I will say that this one at least lessens slightly (slightly!) when I’m not actively “on a diet” (*cough* “lifestyle change”).  When I am, however, I think about food every waking minute – no exaggeration.  I can be reading a book, and wanting a snack, and feeling deprived, because I “can’t” have the snack.  I am thinking about the calories – how many I’ve had, how many I still have left, how many I can ‘add’ with exercise, how many I may or may not be over by, what that might look like in terms of numbers.  I am thinking about potential lunch or dinner options – and yes, even ones with built-in meal plans have had this effect.  Some of this stems from actual hunger.  Mostly though, it’s a hyper fixation with food that makes it top of mind all the time.  It makes everything harder.  By everything I mean everything – food choices are harder, but so is every decision that’s not food-related.  It’s having a voice in your head yelling at you, constantly, and trying to tune it out to focus on anything at all.  

Self Hatred

This may seem obvious, but hear me out.  Diet culture perpetuates self-hatred all the way through.  Obviously, it plays on self-hatred to get you to “buy-in” in the first place.  Sign up to this meal plan or that diet of this slimming club, etc, and be the “slimmer, healthier, newer you!”  Diet culture tells you that any problems you have in your life will be solved by being slimmer.  “Slimmer” here means overall more attractive, problem areas gone, a suddenly successful love life, financial success, social success.  Obviously changing your appearance affects all of these, and the key to doing it is merely whatever product is being sold.  
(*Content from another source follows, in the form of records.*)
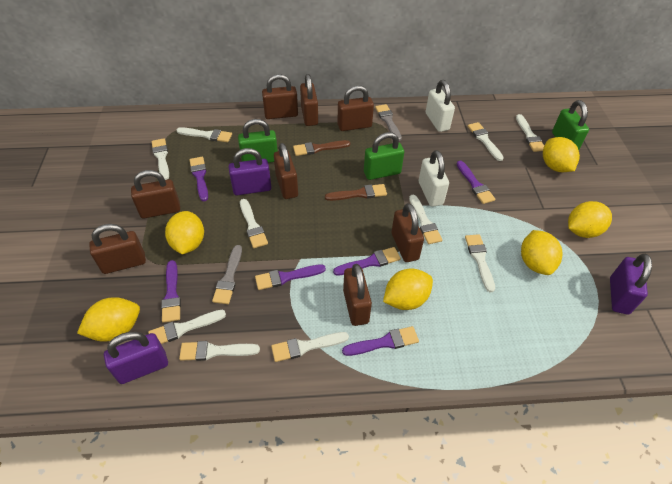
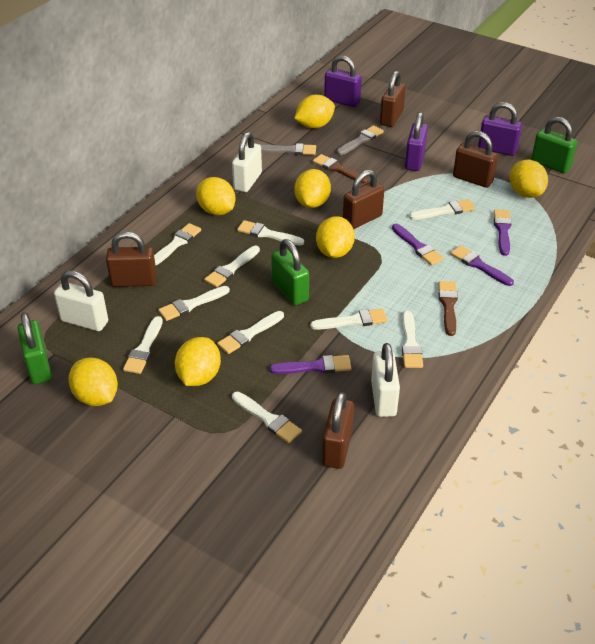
brown padlock: 8 -> 5
purple brush: 6 -> 4
white padlock: 2 -> 3
yellow lemon: 6 -> 7

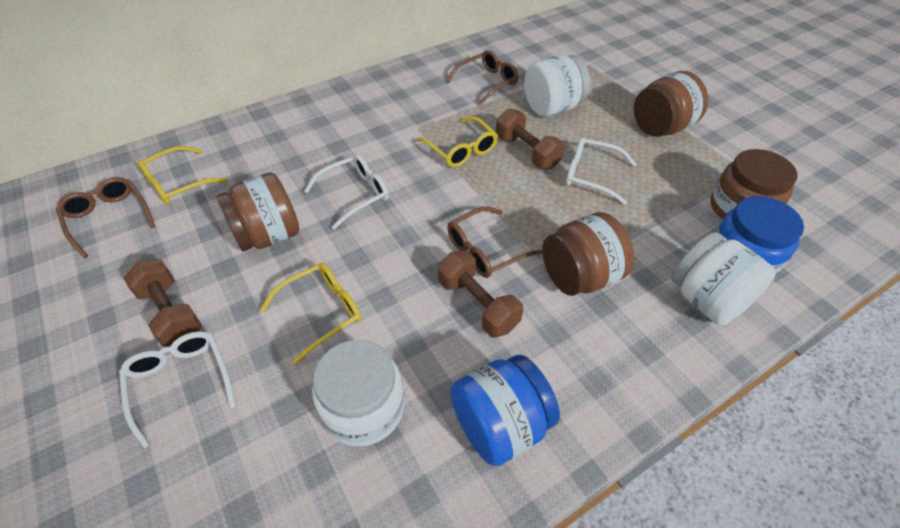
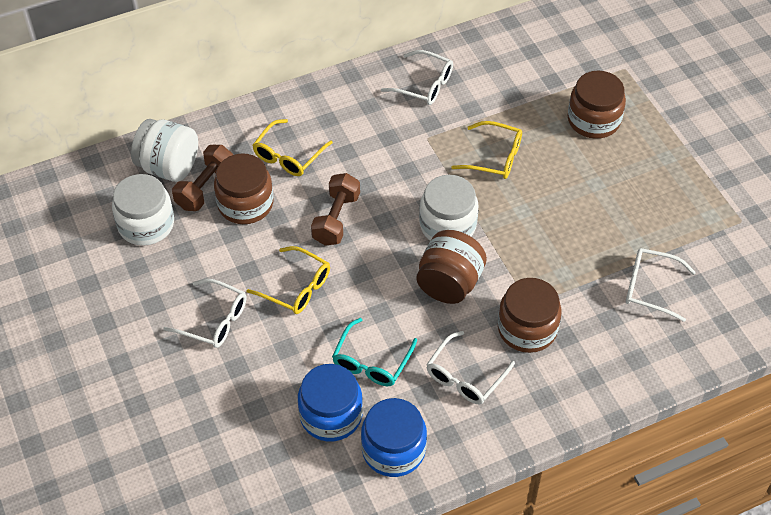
brown dumbbell: 3 -> 2
brown glasses: 3 -> 0
turquoise glasses: 0 -> 1
white glasses: 3 -> 4

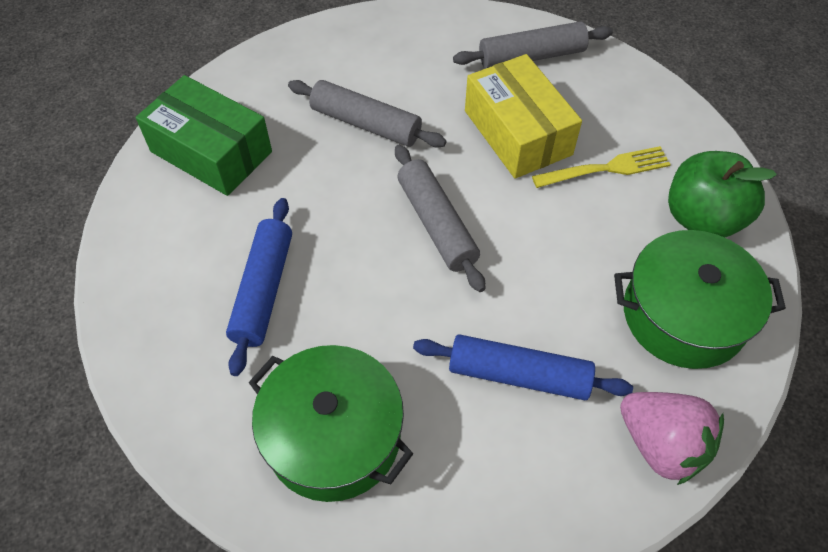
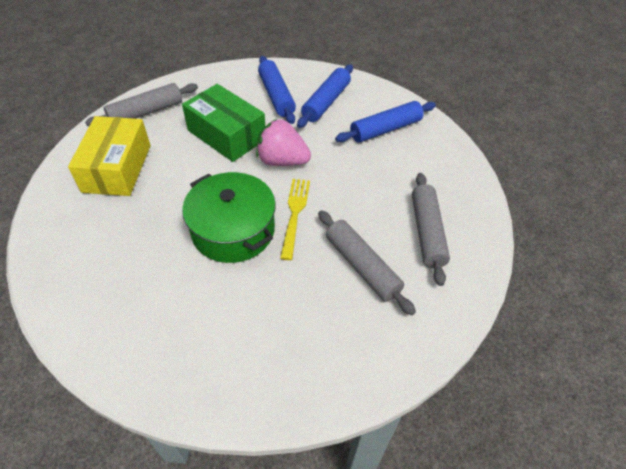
blue rolling pin: 2 -> 3
green apple: 1 -> 0
green pot: 2 -> 1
More insidious than that is that diet culture relies on self-hatred the whole way through.  Gained weight today? That’s your fault, you must not have followed the plan.  Clothes not looking like you’d hoped?  That’s your fault, you’re not doing the right exercises.  The plan is too expensive?  That’s your fault – you’re making poor financial decisions.  The plan is too rigid and doesn’t integrate with life?  That’s your fault – you’re clearly not committed enough.  Anything that doesn’t work, or isn’t ideal, about diet culture is “you”, not “it”.  After all, that’s how they draw their customers in, again and again, including those who have tried and failed before.  

Diet culture is like a Multi-Level Marketing scheme (MLM).  

Both diet culture and MLM’s promise you the world – change your entire life, be free of all your problems – and both take no ownership in the reality.  Both see their believers fail drastically more frequently than they succeed, and both wash their hands of that entirely.   If either of these things gave report cards, they would always read: “Could try harder.”